_What this task involves_.
In the entries below, every line that contains "tumor" must be located and copied.

_Records shown_.
--------------------------------
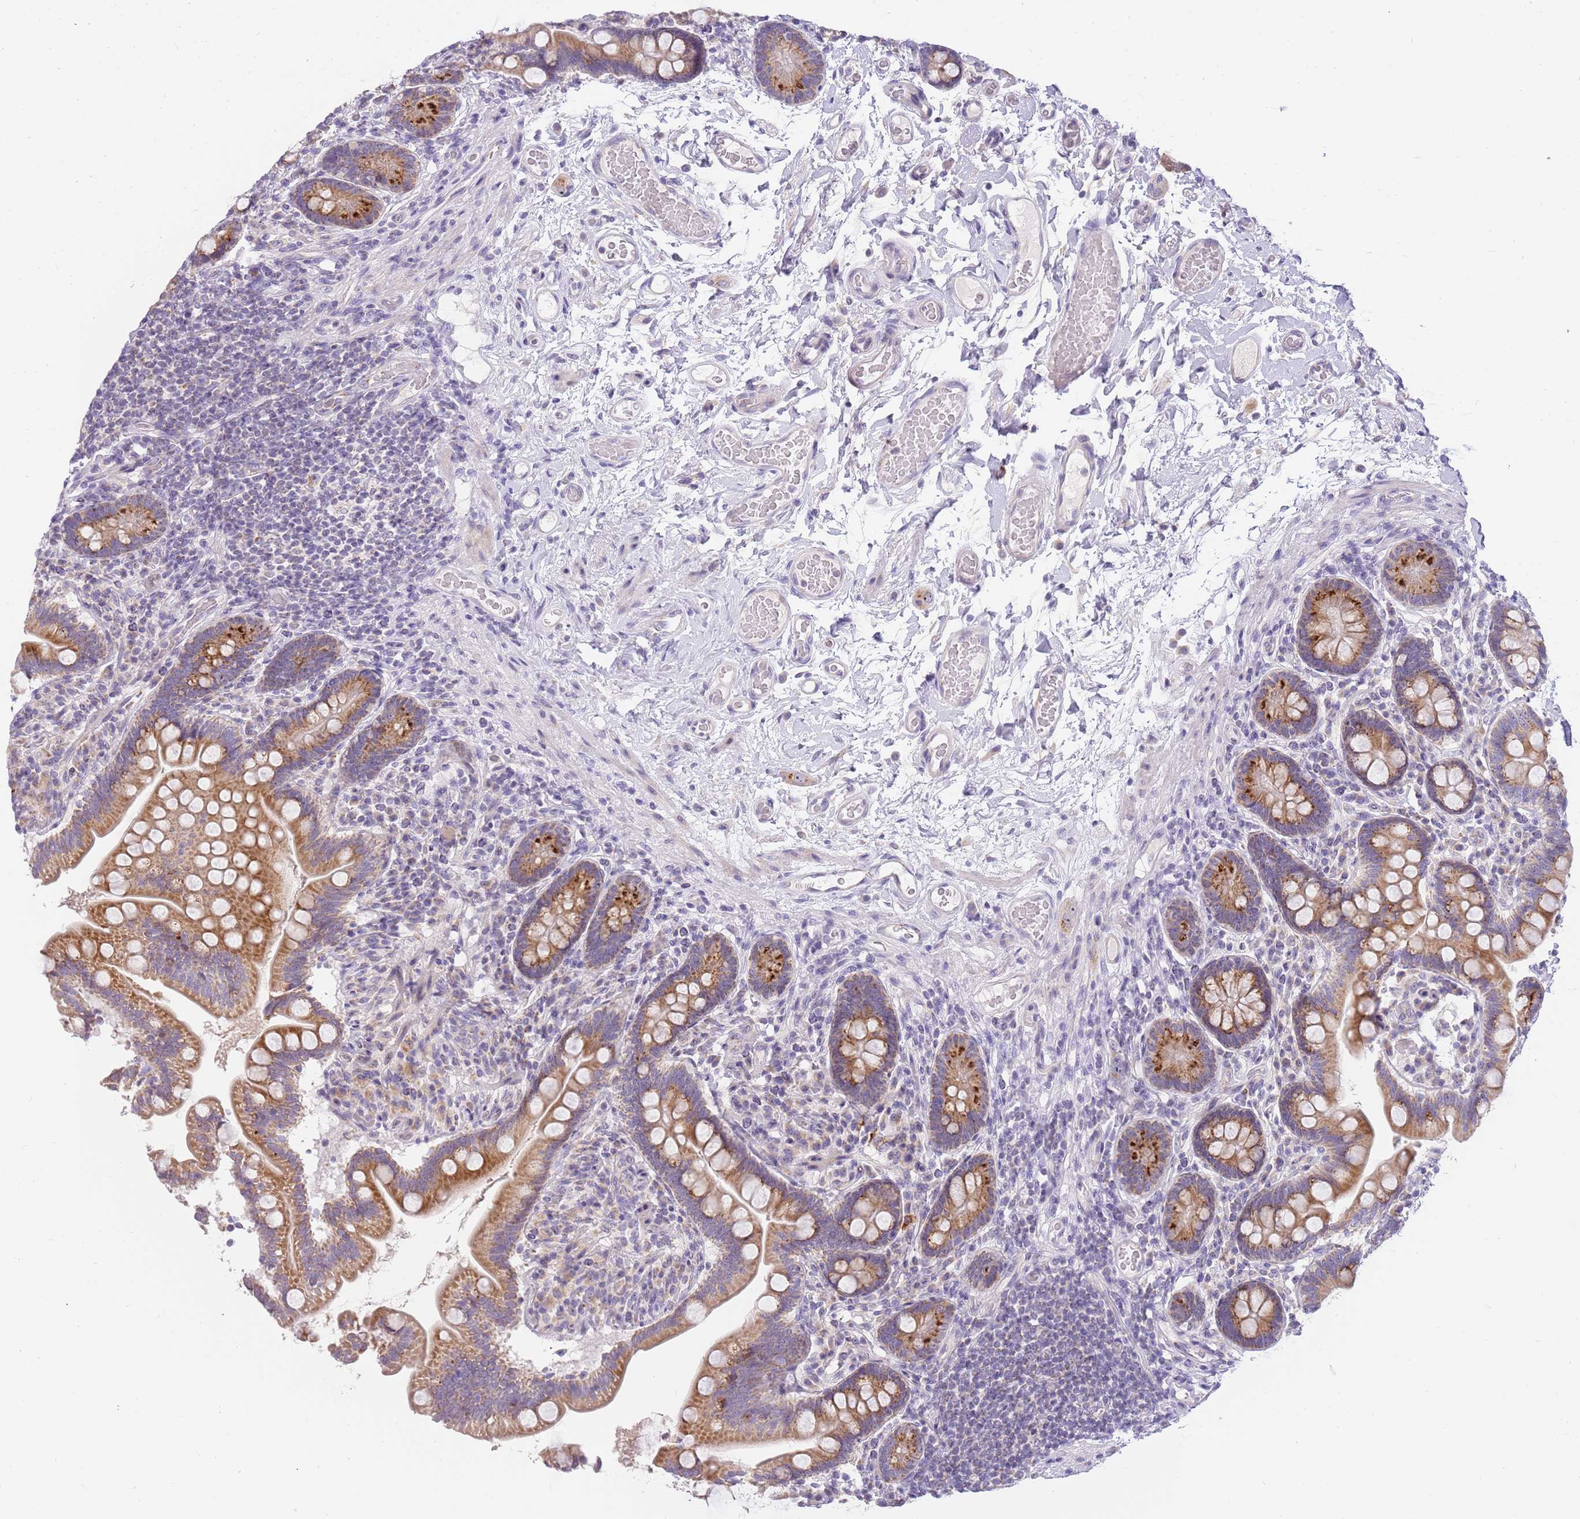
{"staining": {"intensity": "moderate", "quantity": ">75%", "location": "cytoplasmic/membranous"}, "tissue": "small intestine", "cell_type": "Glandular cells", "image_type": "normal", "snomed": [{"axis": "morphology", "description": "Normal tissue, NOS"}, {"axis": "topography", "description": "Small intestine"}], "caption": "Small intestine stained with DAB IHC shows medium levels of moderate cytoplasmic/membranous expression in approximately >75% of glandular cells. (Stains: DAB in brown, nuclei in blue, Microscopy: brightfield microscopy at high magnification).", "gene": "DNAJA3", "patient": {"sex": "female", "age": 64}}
--------------------------------
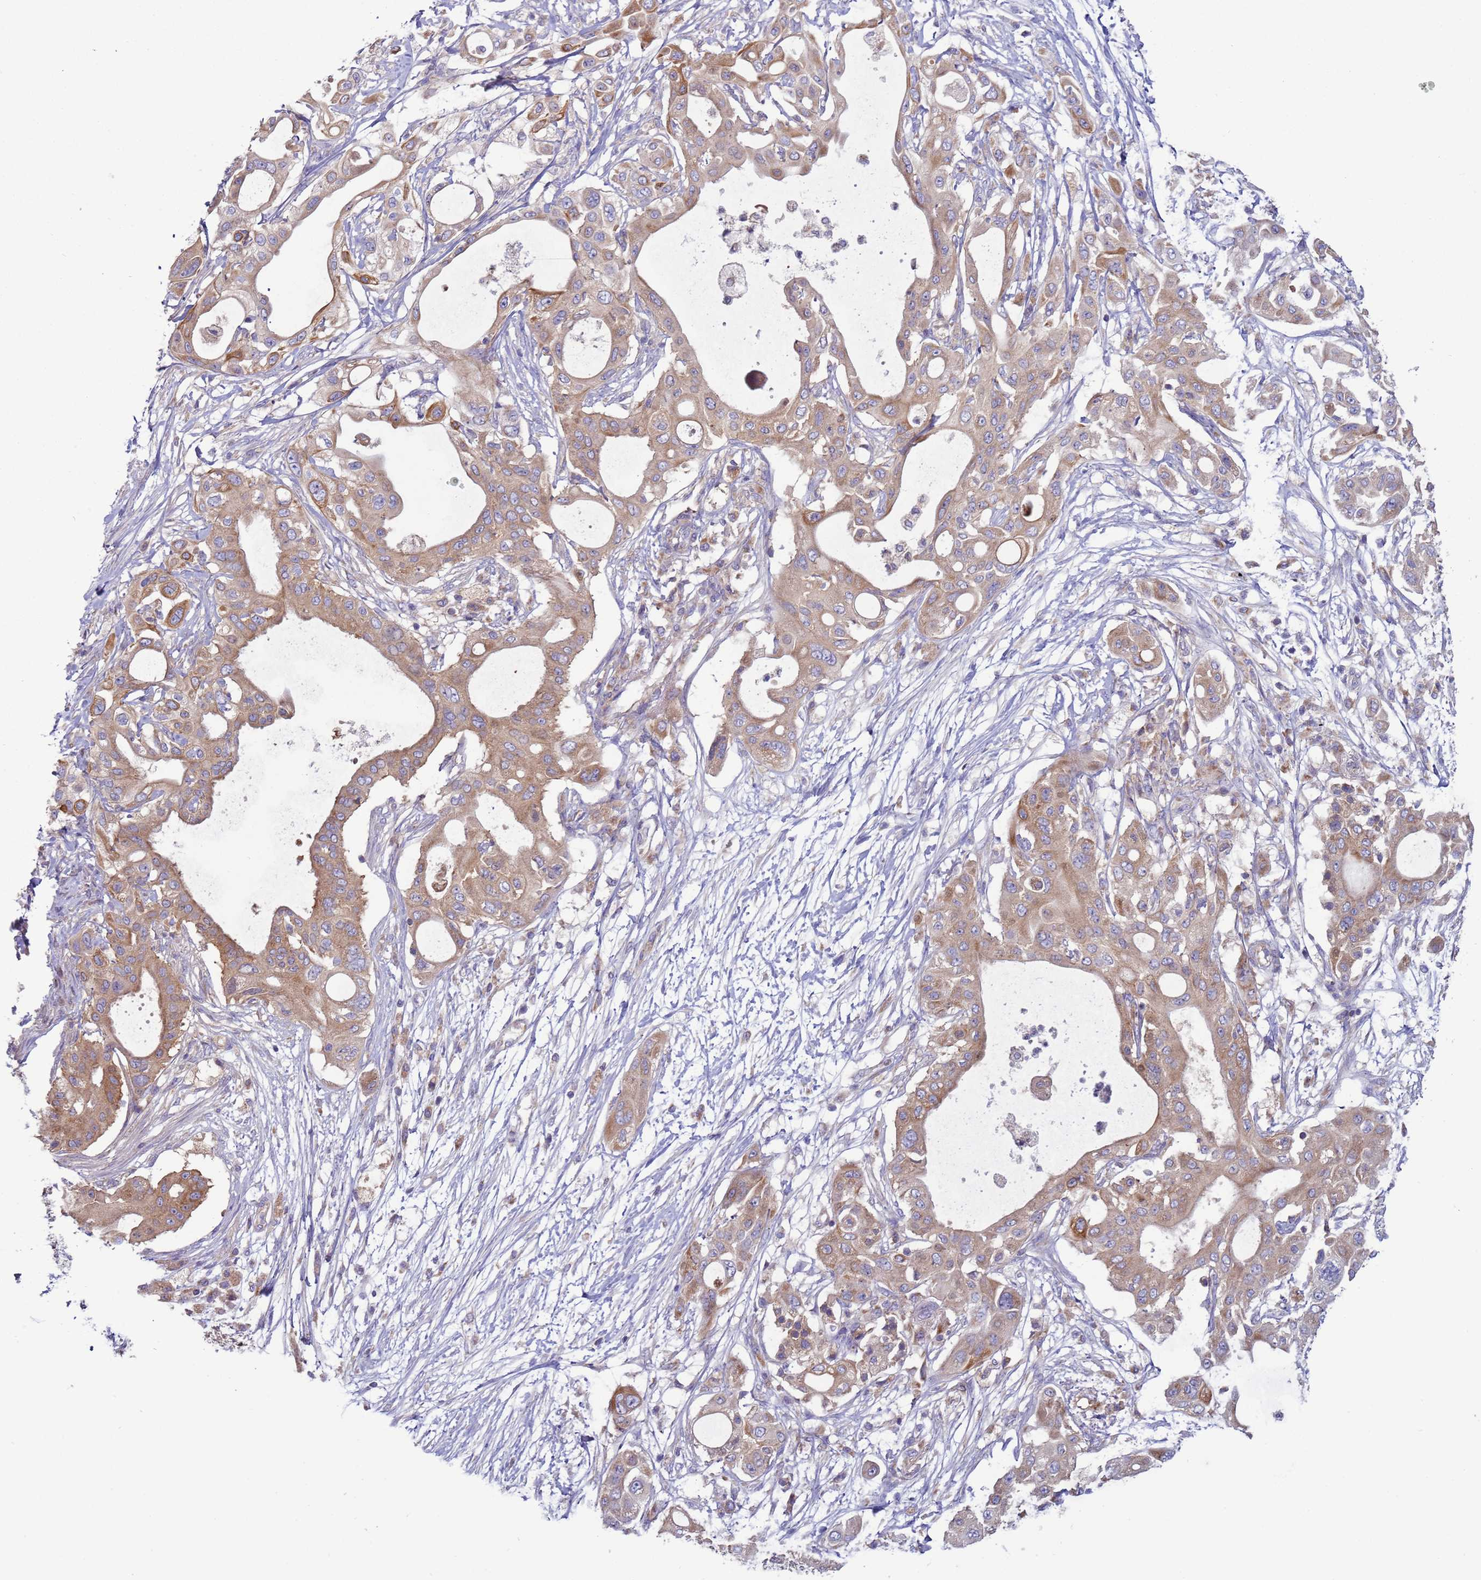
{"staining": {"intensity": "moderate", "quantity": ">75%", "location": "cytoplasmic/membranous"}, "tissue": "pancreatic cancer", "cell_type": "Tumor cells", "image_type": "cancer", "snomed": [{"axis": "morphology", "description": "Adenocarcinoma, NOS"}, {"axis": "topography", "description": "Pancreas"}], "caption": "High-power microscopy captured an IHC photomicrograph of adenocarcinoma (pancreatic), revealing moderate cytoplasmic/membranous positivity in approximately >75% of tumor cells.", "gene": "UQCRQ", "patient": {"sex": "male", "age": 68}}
--------------------------------
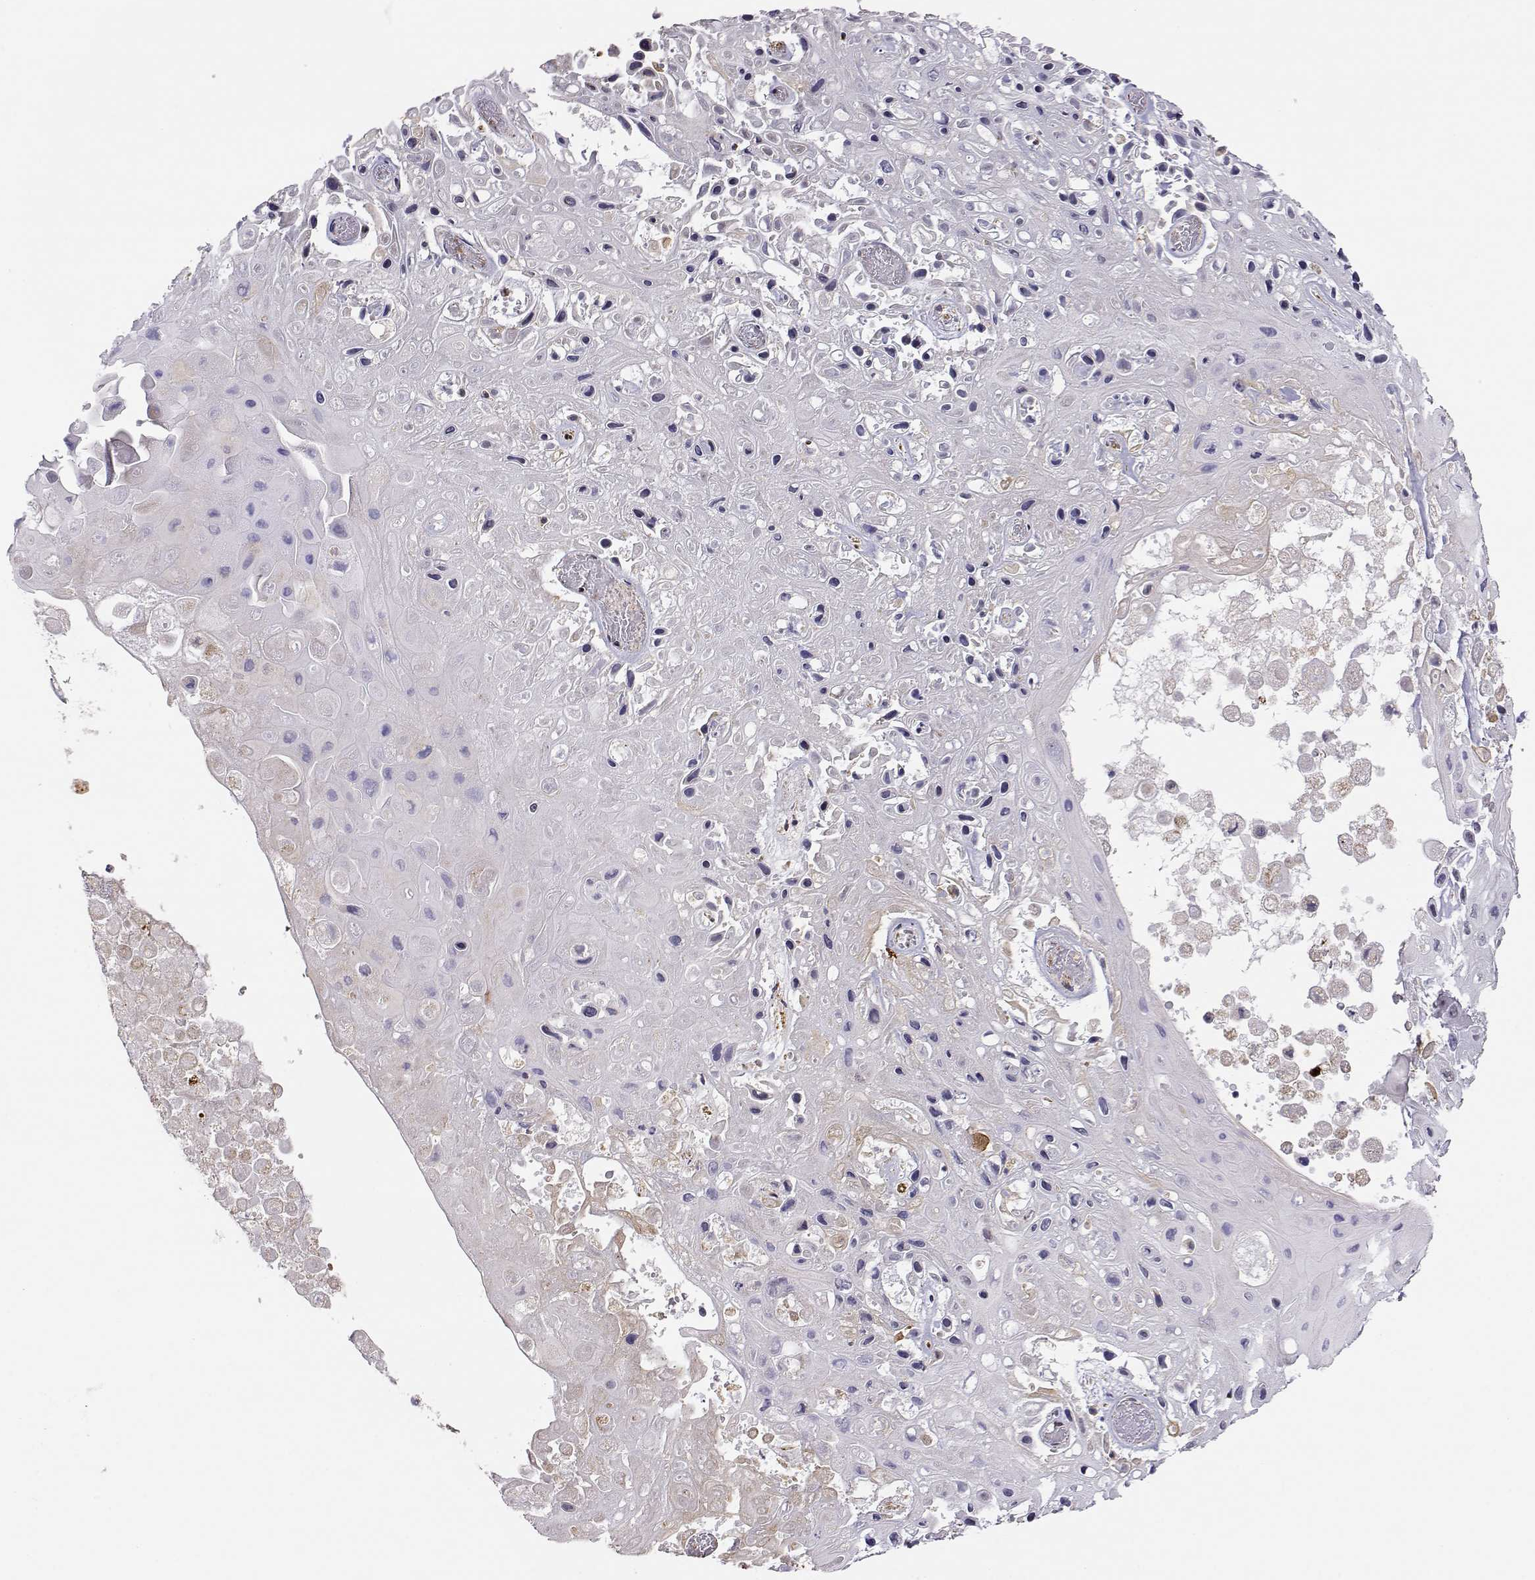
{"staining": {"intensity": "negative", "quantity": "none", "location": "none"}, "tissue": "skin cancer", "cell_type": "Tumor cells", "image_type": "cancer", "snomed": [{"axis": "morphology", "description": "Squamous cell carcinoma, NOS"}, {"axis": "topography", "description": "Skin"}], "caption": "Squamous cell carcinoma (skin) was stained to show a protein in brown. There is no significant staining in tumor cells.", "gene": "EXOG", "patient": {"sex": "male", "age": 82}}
--------------------------------
_Exercise response_.
{"staining": {"intensity": "moderate", "quantity": ">75%", "location": "cytoplasmic/membranous"}, "tissue": "pancreatic cancer", "cell_type": "Tumor cells", "image_type": "cancer", "snomed": [{"axis": "morphology", "description": "Adenocarcinoma, NOS"}, {"axis": "topography", "description": "Pancreas"}], "caption": "High-power microscopy captured an IHC photomicrograph of adenocarcinoma (pancreatic), revealing moderate cytoplasmic/membranous positivity in approximately >75% of tumor cells.", "gene": "UQCRQ", "patient": {"sex": "male", "age": 68}}
{"staining": {"intensity": "negative", "quantity": "none", "location": "none"}, "tissue": "skin cancer", "cell_type": "Tumor cells", "image_type": "cancer", "snomed": [{"axis": "morphology", "description": "Squamous cell carcinoma, NOS"}, {"axis": "topography", "description": "Skin"}], "caption": "Squamous cell carcinoma (skin) was stained to show a protein in brown. There is no significant staining in tumor cells.", "gene": "EXOG", "patient": {"sex": "male", "age": 82}}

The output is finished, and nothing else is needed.